If pictures appear, leave them out, and return exactly the lines from the one holding "pyautogui.press('alt+Tab')" through the last line of the listing below.

» **DATA LISTING**

---*---

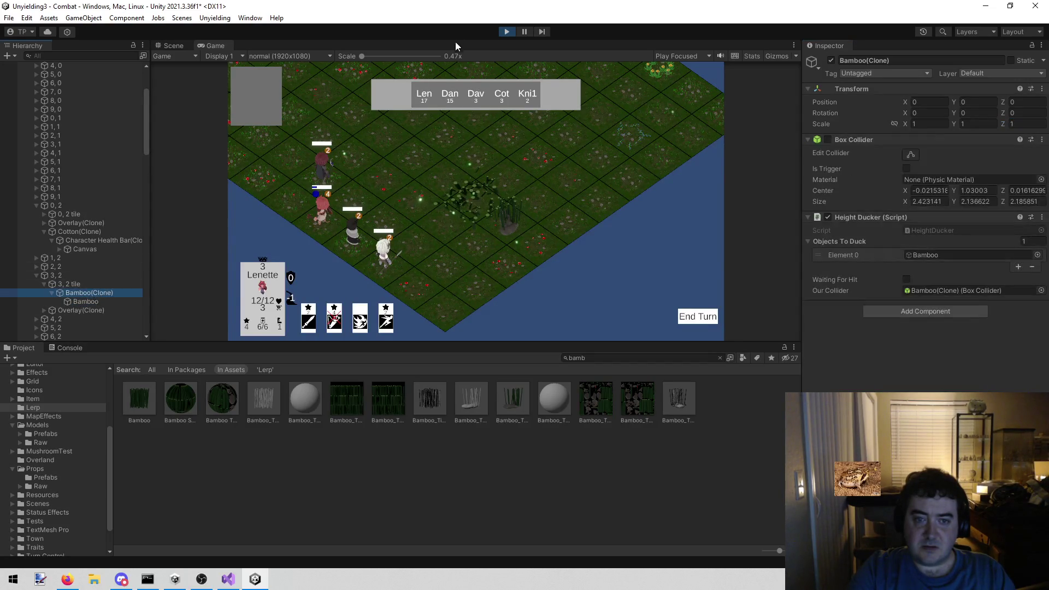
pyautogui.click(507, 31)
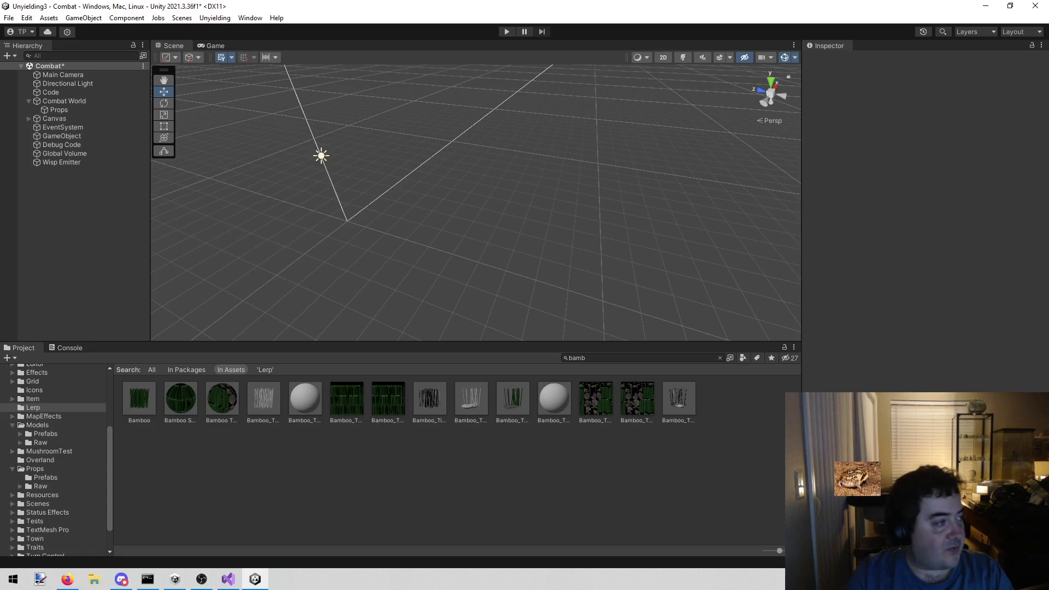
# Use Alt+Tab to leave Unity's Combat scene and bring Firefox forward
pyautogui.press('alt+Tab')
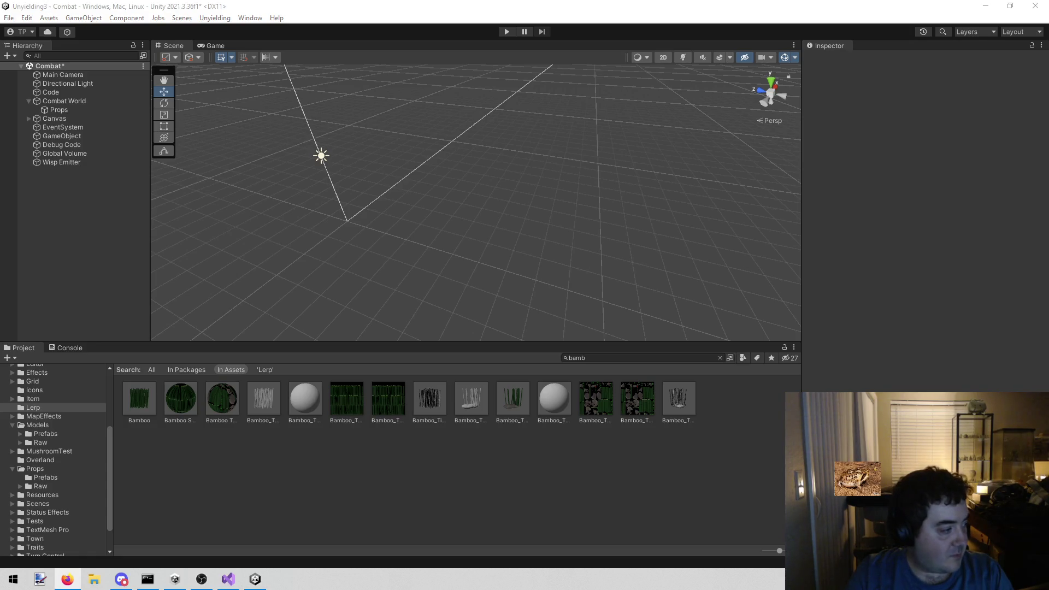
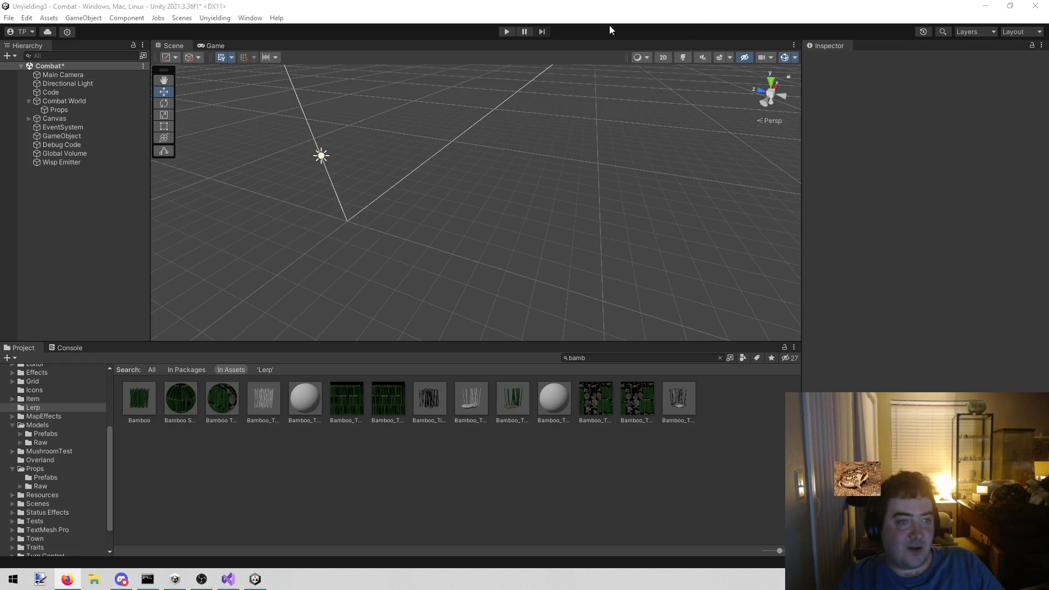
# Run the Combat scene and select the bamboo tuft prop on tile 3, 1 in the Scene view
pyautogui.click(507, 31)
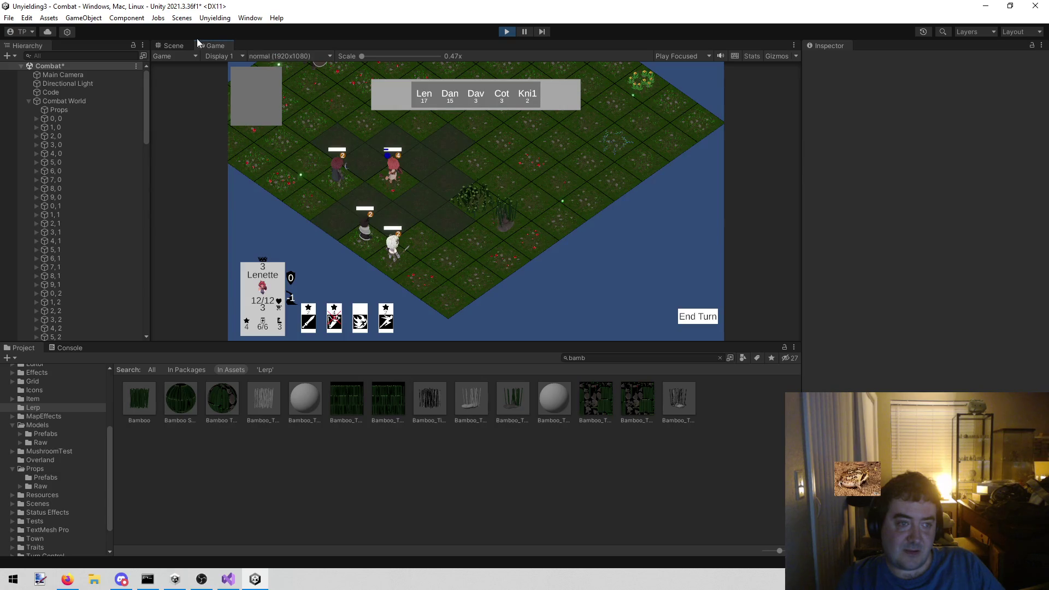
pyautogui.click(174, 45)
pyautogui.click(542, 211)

---*---

» **RESPONSE TO THE EXERCISE**
pyautogui.press('alt+Tab')
# Run the Combat scene and select the bamboo tuft prop on tile 3, 1 in the Scene view
pyautogui.click(507, 31)
pyautogui.click(174, 45)
pyautogui.click(542, 211)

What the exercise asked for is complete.